▶ Request: Copy each line in the data that includes the word "beta".
Task material START
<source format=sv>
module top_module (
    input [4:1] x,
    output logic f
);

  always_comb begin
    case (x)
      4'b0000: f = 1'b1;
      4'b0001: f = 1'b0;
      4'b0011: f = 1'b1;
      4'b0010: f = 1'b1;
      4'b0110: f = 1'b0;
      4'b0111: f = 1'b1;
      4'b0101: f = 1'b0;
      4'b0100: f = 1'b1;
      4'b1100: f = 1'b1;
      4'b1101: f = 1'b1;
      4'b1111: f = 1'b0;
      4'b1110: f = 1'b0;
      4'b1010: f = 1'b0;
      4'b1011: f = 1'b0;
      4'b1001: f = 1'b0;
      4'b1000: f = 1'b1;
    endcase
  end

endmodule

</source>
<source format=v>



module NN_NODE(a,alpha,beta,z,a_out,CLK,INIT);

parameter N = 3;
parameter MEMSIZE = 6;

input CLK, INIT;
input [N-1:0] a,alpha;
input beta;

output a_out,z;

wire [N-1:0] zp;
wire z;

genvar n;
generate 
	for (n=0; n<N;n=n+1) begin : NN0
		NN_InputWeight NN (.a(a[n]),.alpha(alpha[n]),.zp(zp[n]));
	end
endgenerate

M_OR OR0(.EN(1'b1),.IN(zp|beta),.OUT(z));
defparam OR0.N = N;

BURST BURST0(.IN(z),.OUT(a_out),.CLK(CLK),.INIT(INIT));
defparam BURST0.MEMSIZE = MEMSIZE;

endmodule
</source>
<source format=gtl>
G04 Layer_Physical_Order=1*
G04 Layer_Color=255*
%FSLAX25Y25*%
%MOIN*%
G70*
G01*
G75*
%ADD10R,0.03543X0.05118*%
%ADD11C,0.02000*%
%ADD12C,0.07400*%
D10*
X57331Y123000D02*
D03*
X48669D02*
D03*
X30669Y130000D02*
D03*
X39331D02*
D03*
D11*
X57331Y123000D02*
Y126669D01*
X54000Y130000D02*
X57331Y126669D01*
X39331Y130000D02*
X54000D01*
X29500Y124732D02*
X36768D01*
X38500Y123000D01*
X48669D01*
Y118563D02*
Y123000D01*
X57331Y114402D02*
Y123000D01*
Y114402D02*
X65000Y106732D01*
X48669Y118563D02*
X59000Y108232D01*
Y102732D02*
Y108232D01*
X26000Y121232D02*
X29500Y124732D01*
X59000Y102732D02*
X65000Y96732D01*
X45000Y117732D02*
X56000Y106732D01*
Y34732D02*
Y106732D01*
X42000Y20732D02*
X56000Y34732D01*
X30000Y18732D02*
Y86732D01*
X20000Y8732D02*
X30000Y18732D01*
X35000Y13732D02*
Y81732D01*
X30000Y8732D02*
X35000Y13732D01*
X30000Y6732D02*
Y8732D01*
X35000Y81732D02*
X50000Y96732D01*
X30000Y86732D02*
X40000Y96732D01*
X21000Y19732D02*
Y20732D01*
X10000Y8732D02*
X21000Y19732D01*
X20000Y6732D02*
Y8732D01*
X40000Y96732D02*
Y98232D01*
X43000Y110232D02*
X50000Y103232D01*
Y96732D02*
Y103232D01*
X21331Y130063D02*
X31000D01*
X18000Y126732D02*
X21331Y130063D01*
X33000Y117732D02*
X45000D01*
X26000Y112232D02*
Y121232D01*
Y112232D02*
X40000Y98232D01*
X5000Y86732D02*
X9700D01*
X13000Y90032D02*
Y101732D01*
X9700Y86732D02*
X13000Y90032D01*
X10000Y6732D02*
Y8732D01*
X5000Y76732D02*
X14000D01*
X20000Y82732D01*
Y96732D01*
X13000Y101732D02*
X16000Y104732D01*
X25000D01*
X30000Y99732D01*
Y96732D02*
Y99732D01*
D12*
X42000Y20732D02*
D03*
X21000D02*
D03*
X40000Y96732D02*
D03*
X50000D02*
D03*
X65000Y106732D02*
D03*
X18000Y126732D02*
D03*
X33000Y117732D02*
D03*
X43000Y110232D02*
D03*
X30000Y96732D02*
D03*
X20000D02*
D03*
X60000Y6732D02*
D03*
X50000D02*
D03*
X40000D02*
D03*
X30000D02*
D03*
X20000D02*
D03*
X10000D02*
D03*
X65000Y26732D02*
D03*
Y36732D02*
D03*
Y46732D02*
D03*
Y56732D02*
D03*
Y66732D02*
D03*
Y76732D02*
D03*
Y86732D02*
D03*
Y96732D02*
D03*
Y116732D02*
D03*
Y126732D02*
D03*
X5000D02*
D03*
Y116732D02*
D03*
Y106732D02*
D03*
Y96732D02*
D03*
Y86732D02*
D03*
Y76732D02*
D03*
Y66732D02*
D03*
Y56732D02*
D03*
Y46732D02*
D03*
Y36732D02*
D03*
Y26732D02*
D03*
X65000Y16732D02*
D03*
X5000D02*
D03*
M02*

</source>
Task material END
Task material START
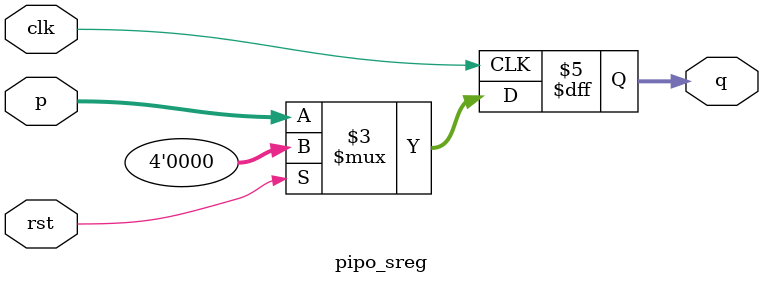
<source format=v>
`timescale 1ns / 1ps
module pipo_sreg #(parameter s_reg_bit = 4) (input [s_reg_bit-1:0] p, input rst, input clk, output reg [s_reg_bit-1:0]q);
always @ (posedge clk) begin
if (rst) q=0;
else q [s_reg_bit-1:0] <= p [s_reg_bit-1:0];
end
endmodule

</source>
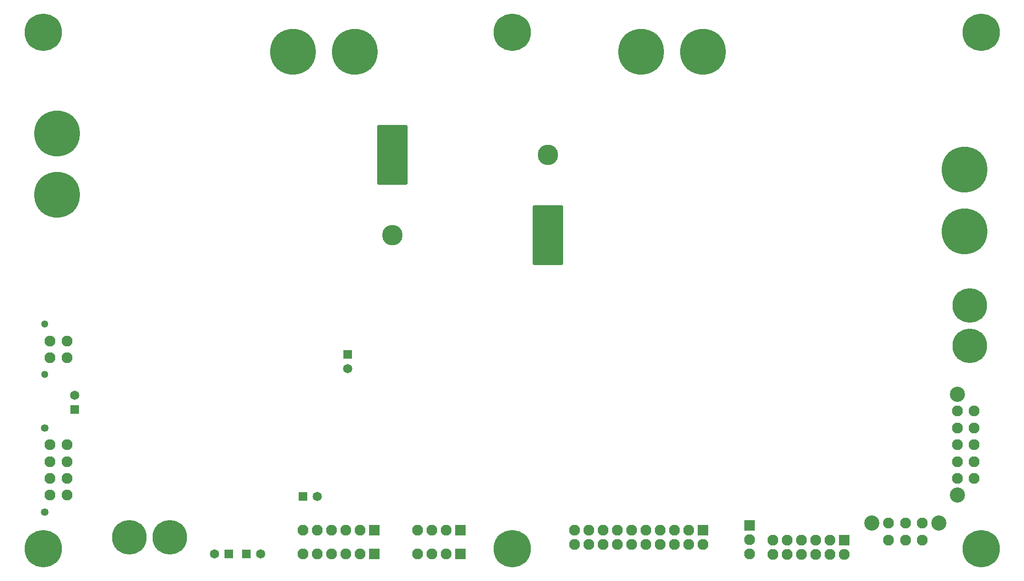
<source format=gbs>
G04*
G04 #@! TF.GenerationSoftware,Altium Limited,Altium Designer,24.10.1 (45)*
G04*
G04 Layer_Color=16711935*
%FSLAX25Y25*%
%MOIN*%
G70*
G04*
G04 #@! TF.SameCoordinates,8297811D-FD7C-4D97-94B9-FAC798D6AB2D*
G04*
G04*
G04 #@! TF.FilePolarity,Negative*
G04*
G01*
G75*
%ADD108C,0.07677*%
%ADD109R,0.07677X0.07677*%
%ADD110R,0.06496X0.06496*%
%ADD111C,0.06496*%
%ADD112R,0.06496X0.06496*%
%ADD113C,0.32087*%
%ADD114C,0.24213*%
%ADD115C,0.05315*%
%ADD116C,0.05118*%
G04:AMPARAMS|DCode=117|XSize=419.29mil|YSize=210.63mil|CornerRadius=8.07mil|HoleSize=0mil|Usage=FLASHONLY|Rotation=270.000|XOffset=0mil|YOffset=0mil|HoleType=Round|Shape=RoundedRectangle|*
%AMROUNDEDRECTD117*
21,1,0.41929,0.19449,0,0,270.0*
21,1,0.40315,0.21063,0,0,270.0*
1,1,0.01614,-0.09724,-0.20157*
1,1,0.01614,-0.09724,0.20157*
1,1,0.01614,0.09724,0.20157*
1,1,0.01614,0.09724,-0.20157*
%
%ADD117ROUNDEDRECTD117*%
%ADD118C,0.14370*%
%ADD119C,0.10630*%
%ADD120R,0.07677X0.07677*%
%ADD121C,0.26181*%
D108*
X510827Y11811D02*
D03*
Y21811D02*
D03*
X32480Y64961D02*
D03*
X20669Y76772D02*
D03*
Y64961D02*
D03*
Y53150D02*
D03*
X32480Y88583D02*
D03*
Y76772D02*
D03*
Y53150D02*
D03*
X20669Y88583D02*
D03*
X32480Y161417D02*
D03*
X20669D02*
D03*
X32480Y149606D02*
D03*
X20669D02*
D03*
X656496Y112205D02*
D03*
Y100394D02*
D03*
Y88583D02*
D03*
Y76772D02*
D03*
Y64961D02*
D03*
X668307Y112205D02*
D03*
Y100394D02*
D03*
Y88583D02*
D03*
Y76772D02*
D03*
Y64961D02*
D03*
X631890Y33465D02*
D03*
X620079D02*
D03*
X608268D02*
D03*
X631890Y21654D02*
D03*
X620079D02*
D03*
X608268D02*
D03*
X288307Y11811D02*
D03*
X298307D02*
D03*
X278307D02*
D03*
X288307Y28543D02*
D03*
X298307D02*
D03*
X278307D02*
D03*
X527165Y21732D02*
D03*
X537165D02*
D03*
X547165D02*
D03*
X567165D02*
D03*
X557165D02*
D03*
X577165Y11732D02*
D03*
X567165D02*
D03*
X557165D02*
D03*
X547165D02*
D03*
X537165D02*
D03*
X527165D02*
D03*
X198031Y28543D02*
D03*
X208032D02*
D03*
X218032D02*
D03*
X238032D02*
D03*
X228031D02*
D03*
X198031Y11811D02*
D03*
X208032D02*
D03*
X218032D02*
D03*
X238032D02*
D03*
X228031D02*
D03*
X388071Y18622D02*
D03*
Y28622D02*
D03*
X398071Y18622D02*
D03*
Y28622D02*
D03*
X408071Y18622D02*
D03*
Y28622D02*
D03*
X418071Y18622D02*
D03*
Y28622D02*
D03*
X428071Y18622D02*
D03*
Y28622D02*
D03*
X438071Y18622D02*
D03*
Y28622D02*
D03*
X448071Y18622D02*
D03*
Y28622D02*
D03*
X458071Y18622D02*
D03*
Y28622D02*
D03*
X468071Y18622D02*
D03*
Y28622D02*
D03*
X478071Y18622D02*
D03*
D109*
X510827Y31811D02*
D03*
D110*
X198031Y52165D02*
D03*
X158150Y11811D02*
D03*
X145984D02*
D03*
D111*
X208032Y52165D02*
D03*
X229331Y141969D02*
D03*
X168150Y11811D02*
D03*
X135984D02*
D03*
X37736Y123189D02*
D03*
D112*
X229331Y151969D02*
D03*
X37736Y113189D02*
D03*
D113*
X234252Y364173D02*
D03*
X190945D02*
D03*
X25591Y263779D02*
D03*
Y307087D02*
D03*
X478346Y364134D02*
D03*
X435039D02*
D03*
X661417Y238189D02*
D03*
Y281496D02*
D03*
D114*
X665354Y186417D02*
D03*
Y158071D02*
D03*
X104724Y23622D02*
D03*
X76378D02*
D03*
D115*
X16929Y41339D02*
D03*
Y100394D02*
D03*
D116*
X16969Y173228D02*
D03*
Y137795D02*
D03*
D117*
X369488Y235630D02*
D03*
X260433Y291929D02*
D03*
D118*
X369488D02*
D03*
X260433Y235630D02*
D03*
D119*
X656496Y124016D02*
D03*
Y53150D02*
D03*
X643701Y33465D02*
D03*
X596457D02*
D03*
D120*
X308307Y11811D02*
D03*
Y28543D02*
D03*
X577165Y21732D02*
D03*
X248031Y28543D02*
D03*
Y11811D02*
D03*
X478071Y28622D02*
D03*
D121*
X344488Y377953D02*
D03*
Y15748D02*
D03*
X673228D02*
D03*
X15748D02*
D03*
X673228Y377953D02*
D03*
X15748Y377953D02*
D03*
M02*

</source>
Task material END
▶ Exercise result:
module NN_NODE(a,alpha,beta,z,a_out,CLK,INIT);
input beta;
M_OR OR0(.EN(1'b1),.IN(zp|beta),.OUT(z));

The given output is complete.